## What needs to be done
Copy word for word the part of the Spell runs guide below that lies between "A more complicated" and "example at learn.spell.run/transferring_style.)", inclusive.

## Document passage
....

What Is a Run?

The Basics

Runs are the foundation of Spell. Creating a run is how you execute your code on Spell's computing infrastructure.

The run command is intended to be simple. Any code, software, binaries, etc., that you can run locally on your computer can be run on Spell — you simply put spell run in front of the same commands you would use locally and the commands will run remotely on Spell.

Anatomy of a Run Command

The spell run command is used to create runs and is likely the command you'll use most while using Spell.


Run commands consist of two main parts: 1. Spell command which includes information such as the machine type you want to use, and files you want to mount, and 2. Your command.

One of the simplest commands you can run is spell run "echo hello world", which will print hello world to the screen. In this case, only spell run is related to the Spell command, while echo hello world is your regular command:

$ spell run "echo hello world"
✨ Casting spell #1…
✨ Stop viewing logs with ^C
✨ Run is running
hello world

A more complicated run example is the command to train a style transfer neural network. (You can find the full example at learn.spell.run/transferring_style.)

In this example, we've mounted a file using the spell --mount flag, specified that we want a K80 GPU with the --machine-type flag, and added both an apt and a pip dependency. These flags add the correct files and dependencies to your spell environment.

Then everything in the quotation marks is the regular command from the fast style transfer repository.

$ spell run --mount runs/1/data:datasets \
            --machine-type K80 \
            --apt ffmpeg \
            --pip moviepy \
  "python style.py \
            --checkpoint-dir ckpt \
            --style images/style/my-style-image.jpg \
            --style-weight 1.5e2 \
            --train-path datasets/train2014 \
            --vgg-path datasets/imagenet-vgg-verydeep-19.mat"

Customizing Your Run Environment

Many commands can be run in Spell's default environment. Spell's default environment has the Ubuntu 18.04 operating system, Python versions 2.7 and 3.6 installed, Pytorch, TensorFlow 1, Keras, Anaconda, XGBoost, and Scikit-learn. If a machine type is specified that has a GPU, then CUDA and cuDNN are also included.

However, if further customization is needed, Spell offers several options for customizing your run environment.

Adding Dependencies

Most commands will require you to add dependencies, such as pip and apt to your environment. The run example in the Anatomy of a Run Command section uses both the apt and pip flags: --apt ffmpeg and --pip moviepy

For more examples of adding dependencies, including adding conda files and Docker Hub public images, go to the Dependencies section of our docs.

Early Stopping Conditions

Sometimes if a run doesn't meet a certain condition by a certain point you would rather stop the run automatically. For example, if a run doesn't reach a validation accuracy of 50 percent within 10 epochs, maybe it's not worth proceeding. Early stop conditions can be specified via the --stop-condition flag. For example, --stop-condition "keras/val_acc < 0.5 : 10". The value after the colon is the minimum index for which the condition is valid.

....

## Dataset entries
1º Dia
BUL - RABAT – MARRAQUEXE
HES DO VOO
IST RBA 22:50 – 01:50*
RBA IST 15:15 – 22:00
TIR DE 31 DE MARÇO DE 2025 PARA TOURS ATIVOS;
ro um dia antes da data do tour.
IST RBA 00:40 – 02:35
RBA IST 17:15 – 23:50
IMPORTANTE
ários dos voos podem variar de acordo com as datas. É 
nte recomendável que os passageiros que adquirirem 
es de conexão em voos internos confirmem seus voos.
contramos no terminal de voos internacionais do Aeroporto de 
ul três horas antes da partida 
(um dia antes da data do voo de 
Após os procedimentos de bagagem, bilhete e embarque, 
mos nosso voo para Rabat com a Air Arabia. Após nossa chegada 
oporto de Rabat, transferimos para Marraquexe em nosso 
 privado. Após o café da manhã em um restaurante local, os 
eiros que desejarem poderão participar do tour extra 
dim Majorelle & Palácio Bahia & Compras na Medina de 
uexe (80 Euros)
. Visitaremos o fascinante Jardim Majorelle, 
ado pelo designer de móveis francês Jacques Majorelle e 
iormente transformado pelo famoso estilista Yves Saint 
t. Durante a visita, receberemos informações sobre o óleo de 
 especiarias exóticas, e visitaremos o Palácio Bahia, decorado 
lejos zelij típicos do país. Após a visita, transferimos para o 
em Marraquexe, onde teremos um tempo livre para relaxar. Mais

....

## Task response
A more complicated run example is the command to train a style transfer neural network. (You can find the full example at learn.spell.run/transferring_style.)